■ EXERCISE MATERIALS:
....................
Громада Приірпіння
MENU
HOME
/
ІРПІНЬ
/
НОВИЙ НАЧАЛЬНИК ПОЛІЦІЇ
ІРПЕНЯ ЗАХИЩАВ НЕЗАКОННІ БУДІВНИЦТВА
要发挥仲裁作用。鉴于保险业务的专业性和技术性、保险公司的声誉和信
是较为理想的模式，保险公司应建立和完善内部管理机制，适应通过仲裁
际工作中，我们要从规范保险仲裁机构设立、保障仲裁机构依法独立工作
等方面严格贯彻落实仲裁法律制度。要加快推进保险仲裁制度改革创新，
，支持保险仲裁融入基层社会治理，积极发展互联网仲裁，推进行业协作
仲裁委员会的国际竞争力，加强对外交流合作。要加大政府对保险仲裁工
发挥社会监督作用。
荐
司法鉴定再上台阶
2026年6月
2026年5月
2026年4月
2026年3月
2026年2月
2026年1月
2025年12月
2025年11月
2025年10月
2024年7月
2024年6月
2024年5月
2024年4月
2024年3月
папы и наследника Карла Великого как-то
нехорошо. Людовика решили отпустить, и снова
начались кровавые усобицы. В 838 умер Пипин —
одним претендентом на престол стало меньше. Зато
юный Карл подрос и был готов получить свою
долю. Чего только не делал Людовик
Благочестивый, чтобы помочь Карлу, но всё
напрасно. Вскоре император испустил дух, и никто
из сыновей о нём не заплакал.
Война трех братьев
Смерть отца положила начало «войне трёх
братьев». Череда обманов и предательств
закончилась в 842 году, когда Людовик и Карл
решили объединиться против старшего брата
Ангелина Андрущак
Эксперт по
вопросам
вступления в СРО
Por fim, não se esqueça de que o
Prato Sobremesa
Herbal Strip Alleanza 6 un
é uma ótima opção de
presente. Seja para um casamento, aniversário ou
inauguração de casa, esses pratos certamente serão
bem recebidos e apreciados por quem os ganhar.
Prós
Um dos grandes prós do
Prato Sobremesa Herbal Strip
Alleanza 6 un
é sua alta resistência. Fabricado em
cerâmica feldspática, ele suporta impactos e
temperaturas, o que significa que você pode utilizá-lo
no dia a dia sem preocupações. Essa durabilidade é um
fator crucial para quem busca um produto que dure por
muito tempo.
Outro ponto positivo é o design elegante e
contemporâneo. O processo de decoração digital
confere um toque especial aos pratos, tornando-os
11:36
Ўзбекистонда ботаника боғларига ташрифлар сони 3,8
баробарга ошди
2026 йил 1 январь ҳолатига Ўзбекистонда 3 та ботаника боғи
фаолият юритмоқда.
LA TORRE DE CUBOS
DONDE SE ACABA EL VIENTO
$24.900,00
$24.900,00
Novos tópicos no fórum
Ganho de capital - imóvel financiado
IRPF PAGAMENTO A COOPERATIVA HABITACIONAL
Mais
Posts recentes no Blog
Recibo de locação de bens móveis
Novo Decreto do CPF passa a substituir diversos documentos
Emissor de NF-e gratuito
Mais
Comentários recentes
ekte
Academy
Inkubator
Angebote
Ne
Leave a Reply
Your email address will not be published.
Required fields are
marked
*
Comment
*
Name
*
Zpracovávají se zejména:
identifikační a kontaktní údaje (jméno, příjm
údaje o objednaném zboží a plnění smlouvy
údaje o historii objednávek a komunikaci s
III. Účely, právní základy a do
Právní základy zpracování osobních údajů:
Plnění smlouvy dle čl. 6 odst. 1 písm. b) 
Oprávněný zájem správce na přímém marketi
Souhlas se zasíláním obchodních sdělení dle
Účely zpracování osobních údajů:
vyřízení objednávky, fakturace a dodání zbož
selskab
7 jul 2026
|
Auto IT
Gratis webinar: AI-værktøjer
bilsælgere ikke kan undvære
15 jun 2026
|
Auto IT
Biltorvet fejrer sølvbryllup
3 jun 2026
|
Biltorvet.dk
....................
Of all the entries above, retype exactly the lines from the line with "no dia a dia" to the line with "Recibo de locação de bens móveis", both included, and no others.

no dia a dia sem preocupações. Essa durabilidade é um
fator crucial para quem busca um produto que dure por
muito tempo.
Outro ponto positivo é o design elegante e
contemporâneo. O processo de decoração digital
confere um toque especial aos pratos, tornando-os
11:36
Ўзбекистонда ботаника боғларига ташрифлар сони 3,8
баробарга ошди
2026 йил 1 январь ҳолатига Ўзбекистонда 3 та ботаника боғи
фаолият юритмоқда.
LA TORRE DE CUBOS
DONDE SE ACABA EL VIENTO
$24.900,00
$24.900,00
Novos tópicos no fórum
Ganho de capital - imóvel financiado
IRPF PAGAMENTO A COOPERATIVA HABITACIONAL
Mais
Posts recentes no Blog
Recibo de locação de bens móveis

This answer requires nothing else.